Sementara di dalam rumah, Naura terbangun dari tidurnya dengam terbatuk-batuk, "Uhuk... Uhuk!"
Bau asap yang menyengat dan panas yang tiba-tiba menyerbu kamar membuatnya tersentak bangun, Naura langsung menyadari kengerian yang terjadi. Ia bangkit, pandangannya yang masih kabur berusaha menembus kegelapan dan asap.
Ketika Naura membuka pintu kamar, lorong rumah sudah dipenuhi asap tebal, panas yang menyengat terasa membakar kulit.
"Tolong! Kebakaran!" teriak Naura panik sambil menutup mulut dan hidungnya dengan ujung selimut.
Naura berlari menuju jendela, tetapi melihat kobaran api sudah menjilat bingkai di luar, jalan keluar dari pintu depan juga terlihat sulit karena api sudah mengepung bagian depan rumah.
Naura benar-benar terjebak, ia mulai menangis, ia menatap ke langit-langit, mencari celah. Pintu belakang sudah pasti tertutup api, pintu depan juga dan jendela kamar terlalu tinggi.
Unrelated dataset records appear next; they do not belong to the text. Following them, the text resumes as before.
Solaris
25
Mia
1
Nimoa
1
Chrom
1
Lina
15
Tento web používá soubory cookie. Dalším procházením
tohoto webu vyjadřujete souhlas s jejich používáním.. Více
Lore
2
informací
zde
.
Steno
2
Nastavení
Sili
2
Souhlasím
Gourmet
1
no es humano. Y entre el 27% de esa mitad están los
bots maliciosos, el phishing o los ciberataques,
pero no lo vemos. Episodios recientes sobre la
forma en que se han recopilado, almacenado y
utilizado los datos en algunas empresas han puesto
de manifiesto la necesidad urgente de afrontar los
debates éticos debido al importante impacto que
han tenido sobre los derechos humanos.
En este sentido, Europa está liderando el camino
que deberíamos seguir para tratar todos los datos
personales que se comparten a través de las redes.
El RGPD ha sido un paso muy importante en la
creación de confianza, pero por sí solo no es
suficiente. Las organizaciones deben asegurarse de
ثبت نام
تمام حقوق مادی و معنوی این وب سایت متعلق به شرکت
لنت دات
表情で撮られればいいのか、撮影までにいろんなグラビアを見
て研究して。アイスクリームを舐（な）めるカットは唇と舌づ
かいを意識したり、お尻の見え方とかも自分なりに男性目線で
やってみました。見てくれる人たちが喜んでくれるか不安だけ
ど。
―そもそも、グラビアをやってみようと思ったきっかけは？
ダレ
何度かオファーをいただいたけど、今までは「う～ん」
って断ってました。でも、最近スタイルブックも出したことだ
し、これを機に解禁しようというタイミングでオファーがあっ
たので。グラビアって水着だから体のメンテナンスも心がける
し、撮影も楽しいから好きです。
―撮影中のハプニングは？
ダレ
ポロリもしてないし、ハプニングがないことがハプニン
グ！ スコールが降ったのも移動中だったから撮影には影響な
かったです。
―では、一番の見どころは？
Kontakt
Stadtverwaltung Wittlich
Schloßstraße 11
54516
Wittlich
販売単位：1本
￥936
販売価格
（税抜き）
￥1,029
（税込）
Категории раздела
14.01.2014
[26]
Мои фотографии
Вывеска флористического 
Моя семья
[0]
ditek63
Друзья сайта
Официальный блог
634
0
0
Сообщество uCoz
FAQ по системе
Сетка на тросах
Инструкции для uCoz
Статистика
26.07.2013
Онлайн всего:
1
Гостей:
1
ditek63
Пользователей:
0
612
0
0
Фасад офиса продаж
Tiba-tiba, ia teringat pada kamar gudang kecil di loteng yang jarang digunakan, yang memiliki jendela kecil, itu adalah satu-satunya harapan.
"Aku harus bertahan," gumamnya, sambil berusaha merangkak di bawah asap tebal yang mematikan, menuju tangga kayu rapuh menuju loteng.
Naura merangkak dengan sekuat tenaga, paru-parunya terasa perih menghirup udara yang dipenuhi asap. Tangga kayu menuju loteng terasa licin dan goyah, tetapi ia tidak punya pilihan. Di belakangnya, suara gemuruh api yang melahap rumah semakin keras, seolah-olah monster rakus mengejarnya.
Sesampainya di atas, loteng itu gelap, pengap dan diselimuti debu. Naura segera merayap menuju satu-satunya sumber cahaya yang ia ingat adalah jendela kecil yang biasanya digunakan untuk ventilasi.
Naura menendang tumpukan barang rongsokan di depannya dan dengan susah payah berhasil mencapai jendela. Jendela itu berukuran sangat kecil, hanya cukup untuk kepalanya dan tertutup rapat oleh baut yang sudah berkarat.
.
.
.
Bersambung.....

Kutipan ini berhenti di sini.